Transcribe word for word the lines below from the line with "thumb mcp: (43, 271)" through the line with "index tip: (220, 33)", ends included.

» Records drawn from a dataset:
────────────────────

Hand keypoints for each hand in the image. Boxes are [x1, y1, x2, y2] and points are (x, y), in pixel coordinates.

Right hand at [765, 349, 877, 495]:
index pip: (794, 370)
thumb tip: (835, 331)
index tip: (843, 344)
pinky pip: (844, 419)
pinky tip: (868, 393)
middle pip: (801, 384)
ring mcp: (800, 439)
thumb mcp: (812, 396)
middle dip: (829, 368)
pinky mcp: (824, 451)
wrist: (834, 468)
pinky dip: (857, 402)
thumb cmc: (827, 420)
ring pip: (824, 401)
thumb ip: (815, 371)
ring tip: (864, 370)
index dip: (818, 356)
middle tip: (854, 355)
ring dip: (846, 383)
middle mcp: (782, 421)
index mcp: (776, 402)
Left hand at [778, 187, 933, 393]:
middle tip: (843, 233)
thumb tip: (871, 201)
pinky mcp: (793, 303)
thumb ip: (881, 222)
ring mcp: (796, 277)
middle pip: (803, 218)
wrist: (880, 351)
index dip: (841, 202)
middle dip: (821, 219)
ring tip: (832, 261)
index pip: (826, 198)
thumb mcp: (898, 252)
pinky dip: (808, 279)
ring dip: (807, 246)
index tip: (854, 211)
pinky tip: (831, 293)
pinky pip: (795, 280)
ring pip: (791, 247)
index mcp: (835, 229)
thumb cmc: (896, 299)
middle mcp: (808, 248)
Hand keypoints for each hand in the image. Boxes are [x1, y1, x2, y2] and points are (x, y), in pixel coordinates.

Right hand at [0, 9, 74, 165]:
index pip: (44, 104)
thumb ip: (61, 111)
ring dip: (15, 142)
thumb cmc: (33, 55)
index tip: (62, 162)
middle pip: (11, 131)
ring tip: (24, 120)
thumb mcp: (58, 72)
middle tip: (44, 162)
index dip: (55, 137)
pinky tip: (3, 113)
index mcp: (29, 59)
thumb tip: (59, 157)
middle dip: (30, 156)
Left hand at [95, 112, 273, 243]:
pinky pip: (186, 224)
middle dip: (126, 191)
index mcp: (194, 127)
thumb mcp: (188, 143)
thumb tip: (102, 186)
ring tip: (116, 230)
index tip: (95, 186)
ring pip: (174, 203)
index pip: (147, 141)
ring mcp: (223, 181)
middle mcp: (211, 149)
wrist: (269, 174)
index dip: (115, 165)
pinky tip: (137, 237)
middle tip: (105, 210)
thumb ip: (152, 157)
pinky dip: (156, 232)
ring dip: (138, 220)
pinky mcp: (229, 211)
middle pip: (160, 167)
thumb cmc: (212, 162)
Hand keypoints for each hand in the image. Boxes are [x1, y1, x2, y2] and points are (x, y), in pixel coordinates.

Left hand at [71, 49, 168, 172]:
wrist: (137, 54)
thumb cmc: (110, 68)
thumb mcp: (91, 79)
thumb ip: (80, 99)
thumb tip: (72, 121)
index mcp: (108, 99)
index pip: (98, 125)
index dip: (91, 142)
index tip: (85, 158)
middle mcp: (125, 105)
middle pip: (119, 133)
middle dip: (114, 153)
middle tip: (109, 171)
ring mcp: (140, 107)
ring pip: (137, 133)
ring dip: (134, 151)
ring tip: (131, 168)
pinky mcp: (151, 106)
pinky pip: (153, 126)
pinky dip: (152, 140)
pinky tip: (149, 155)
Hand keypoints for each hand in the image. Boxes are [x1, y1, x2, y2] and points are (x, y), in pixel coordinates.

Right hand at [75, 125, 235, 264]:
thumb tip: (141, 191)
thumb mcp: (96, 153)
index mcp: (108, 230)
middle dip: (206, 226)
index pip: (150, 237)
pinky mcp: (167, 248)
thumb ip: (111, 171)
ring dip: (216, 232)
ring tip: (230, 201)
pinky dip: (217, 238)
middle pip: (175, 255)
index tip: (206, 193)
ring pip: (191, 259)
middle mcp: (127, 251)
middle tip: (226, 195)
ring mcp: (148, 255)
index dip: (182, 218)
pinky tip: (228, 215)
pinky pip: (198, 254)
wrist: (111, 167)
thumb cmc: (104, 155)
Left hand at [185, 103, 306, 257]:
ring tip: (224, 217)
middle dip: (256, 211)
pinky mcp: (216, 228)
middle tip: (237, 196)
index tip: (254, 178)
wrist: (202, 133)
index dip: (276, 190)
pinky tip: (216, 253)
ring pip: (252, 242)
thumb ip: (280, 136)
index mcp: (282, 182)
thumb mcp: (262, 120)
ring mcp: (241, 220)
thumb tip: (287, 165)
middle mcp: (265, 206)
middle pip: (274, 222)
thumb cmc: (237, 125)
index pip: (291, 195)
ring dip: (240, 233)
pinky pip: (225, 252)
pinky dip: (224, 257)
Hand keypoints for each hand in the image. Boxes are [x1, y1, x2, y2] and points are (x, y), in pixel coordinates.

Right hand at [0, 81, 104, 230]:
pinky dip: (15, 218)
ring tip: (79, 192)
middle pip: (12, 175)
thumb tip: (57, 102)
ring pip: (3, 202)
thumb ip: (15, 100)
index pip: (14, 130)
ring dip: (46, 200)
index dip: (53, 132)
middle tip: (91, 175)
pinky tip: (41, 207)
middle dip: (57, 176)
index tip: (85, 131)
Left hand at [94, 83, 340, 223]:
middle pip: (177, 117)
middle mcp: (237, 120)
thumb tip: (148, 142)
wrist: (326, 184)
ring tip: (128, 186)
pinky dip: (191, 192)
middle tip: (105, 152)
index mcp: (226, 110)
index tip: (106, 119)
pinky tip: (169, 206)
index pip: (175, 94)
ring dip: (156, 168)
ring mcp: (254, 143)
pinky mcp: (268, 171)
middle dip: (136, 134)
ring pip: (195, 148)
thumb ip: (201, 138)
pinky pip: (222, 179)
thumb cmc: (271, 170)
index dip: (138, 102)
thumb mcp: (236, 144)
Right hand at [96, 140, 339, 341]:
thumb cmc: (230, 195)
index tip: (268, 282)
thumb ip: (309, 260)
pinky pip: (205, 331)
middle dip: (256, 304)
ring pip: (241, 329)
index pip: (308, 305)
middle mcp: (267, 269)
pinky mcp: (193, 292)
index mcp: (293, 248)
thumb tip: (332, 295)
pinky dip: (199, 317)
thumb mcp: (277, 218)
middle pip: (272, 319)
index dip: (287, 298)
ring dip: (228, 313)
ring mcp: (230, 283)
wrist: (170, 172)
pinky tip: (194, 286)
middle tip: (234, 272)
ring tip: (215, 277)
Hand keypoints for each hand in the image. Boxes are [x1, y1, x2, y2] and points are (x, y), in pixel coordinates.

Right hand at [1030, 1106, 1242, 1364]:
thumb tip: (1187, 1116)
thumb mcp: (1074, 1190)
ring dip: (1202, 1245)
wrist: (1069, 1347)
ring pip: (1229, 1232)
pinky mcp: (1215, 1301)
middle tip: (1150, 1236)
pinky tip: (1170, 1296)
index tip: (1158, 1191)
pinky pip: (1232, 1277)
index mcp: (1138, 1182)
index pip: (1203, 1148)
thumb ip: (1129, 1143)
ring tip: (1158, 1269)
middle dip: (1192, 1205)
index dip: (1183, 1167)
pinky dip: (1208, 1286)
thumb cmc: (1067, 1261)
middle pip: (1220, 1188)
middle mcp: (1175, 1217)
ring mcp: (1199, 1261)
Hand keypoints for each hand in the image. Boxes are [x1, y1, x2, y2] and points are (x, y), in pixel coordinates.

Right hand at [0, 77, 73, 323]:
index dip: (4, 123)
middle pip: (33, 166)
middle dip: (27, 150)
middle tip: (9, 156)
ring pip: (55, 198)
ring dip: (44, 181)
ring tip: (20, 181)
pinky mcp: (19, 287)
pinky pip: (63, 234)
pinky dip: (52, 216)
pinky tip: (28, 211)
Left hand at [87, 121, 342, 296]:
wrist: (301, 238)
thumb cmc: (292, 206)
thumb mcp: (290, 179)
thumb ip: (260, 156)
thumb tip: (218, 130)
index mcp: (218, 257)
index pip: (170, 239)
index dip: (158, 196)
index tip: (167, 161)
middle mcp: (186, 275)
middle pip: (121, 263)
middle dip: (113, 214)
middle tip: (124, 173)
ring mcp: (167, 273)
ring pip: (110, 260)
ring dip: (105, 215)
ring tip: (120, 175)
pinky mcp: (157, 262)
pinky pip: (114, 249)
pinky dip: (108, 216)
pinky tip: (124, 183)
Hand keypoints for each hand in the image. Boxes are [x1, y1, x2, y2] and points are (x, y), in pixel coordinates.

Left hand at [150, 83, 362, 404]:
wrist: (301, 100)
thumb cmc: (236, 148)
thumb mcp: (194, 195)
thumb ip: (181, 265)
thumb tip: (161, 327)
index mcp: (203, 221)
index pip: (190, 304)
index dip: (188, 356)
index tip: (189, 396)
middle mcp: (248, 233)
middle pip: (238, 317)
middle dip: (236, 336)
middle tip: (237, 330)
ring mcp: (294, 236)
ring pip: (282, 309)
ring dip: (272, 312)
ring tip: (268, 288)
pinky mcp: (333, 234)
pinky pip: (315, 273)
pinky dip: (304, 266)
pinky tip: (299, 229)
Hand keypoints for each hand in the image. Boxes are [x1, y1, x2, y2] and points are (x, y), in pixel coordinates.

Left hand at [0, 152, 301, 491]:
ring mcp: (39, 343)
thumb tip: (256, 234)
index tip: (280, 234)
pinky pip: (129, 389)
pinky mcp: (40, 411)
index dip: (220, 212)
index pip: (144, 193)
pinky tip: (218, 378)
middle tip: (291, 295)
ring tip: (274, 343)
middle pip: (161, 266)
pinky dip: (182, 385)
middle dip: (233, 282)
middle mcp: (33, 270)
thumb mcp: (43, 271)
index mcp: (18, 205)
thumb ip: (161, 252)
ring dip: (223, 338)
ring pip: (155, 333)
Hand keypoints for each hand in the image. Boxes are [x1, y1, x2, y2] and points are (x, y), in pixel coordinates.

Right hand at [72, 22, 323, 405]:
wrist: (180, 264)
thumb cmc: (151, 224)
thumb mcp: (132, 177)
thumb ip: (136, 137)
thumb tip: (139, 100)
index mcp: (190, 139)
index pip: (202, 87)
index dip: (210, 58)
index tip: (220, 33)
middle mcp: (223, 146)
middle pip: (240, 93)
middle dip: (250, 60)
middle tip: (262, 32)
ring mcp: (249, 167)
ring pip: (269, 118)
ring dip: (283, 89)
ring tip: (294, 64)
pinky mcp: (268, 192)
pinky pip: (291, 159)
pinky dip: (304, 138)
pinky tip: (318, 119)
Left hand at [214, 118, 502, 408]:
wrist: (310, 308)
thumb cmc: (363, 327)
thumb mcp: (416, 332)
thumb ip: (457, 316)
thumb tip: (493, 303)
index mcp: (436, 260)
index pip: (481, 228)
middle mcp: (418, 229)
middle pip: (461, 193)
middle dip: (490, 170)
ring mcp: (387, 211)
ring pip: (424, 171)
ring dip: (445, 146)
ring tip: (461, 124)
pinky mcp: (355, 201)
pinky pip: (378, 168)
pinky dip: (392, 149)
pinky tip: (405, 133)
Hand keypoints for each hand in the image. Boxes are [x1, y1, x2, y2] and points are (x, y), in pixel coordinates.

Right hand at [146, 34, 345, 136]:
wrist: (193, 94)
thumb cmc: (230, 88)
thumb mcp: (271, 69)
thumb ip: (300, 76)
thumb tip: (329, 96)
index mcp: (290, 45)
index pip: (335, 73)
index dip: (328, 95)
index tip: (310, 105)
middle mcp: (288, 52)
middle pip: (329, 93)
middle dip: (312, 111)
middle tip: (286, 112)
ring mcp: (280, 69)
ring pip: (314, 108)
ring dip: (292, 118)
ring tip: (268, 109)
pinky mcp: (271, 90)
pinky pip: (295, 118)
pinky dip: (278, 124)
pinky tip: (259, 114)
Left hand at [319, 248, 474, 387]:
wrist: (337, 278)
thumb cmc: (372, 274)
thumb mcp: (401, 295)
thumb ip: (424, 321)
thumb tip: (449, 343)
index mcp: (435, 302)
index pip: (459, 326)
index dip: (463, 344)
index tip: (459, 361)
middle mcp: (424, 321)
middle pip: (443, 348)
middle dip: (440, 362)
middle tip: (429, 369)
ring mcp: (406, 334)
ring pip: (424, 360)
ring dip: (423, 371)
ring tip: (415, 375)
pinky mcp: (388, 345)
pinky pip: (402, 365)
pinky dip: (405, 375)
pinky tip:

────────────────────

» Task result:
thumb mcp: (43, 271)
index mcp: (18, 205)
thumb ip: (161, 252)
ring dip: (223, 338)
ring pip: (155, 333)
Hand keypoints for each hand in the image. Boxes are [x1, y1, x2, y2] and points are (x, y), in pixel coordinates.

Right hand at [72, 22, 323, 405]:
wrist: (180, 264)
thumb cmc: (151, 224)
thumb mcp: (132, 177)
thumb ip: (136, 137)
thumb tip: (139, 100)
index mcp: (190, 139)
index pip: (202, 87)
index dip: (210, 58)
index tip: (220, 33)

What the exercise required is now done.